-- EXTRACTED INFORMATION start --
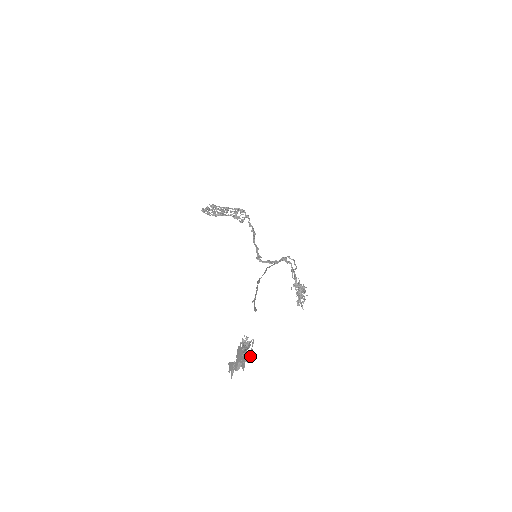
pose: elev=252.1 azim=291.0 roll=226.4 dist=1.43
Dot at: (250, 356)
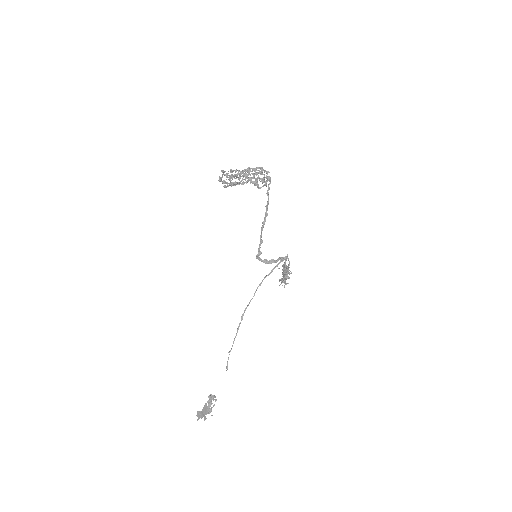
Dot at: (211, 410)
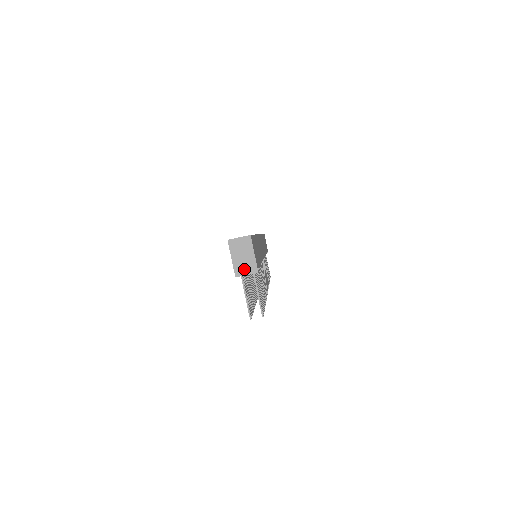
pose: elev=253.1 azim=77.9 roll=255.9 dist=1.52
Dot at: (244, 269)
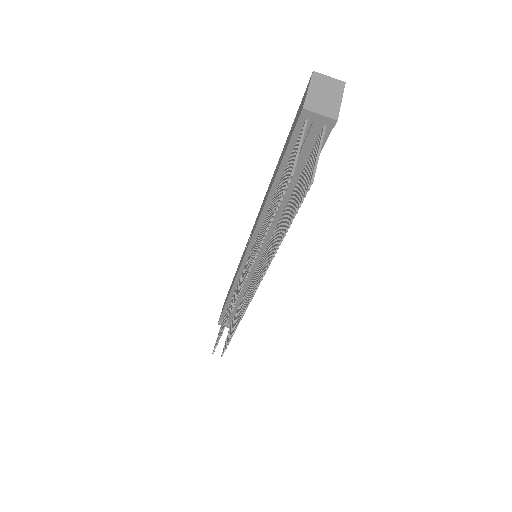
Dot at: (320, 107)
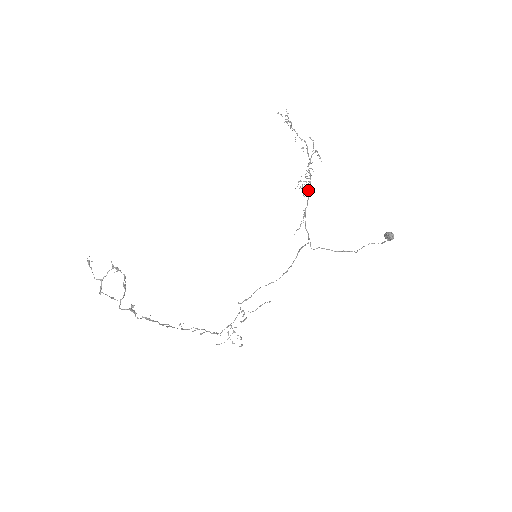
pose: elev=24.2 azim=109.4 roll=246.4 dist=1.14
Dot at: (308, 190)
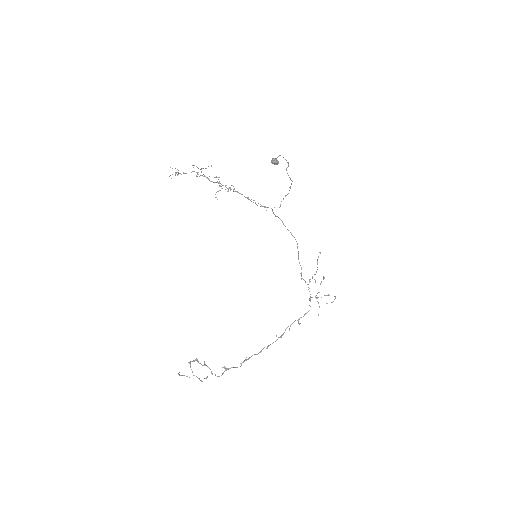
Dot at: occluded
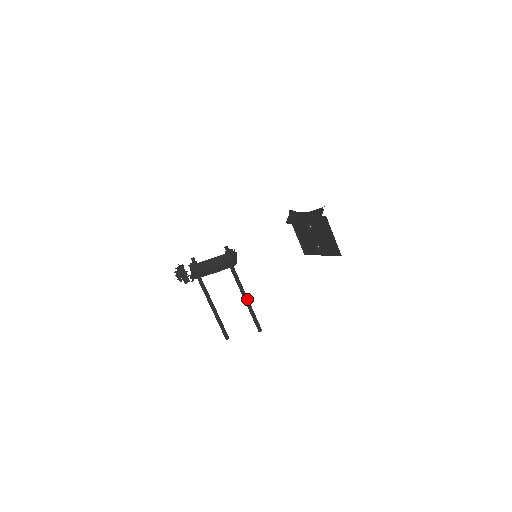
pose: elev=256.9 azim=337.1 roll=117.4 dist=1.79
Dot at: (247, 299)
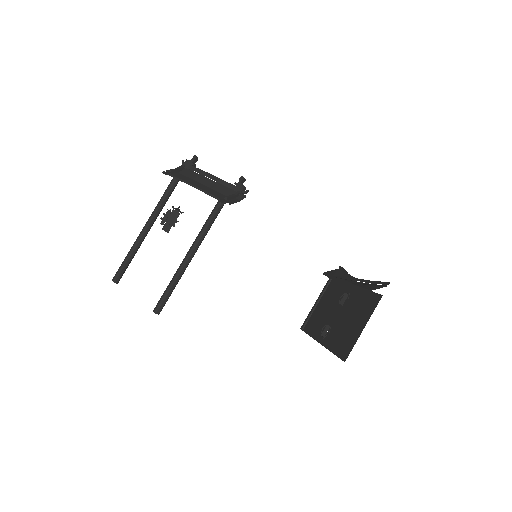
-- EXTRACTED INFORMATION end --
## EXERCISE INSTRUCTIONS:
Reproduce the data above with each occurrence of "pose" swapped for "camera" and everything else unchanged. Omit the picture lines from the output.

## CORRECT OUTPUT:
camera: elev=252.1 azim=291.0 roll=226.4 dist=1.43
Dot at: (250, 356)
Dot at: (211, 410)
camera: elev=253.1 azim=77.9 roll=255.9 dist=1.52
Dot at: (244, 269)
Dot at: (320, 107)
camera: elev=24.2 azim=109.4 roll=246.4 dist=1.14
Dot at: (308, 190)
Dot at: occluded
camera: elev=256.9 azim=337.1 roll=117.4 dist=1.79
Dot at: (247, 299)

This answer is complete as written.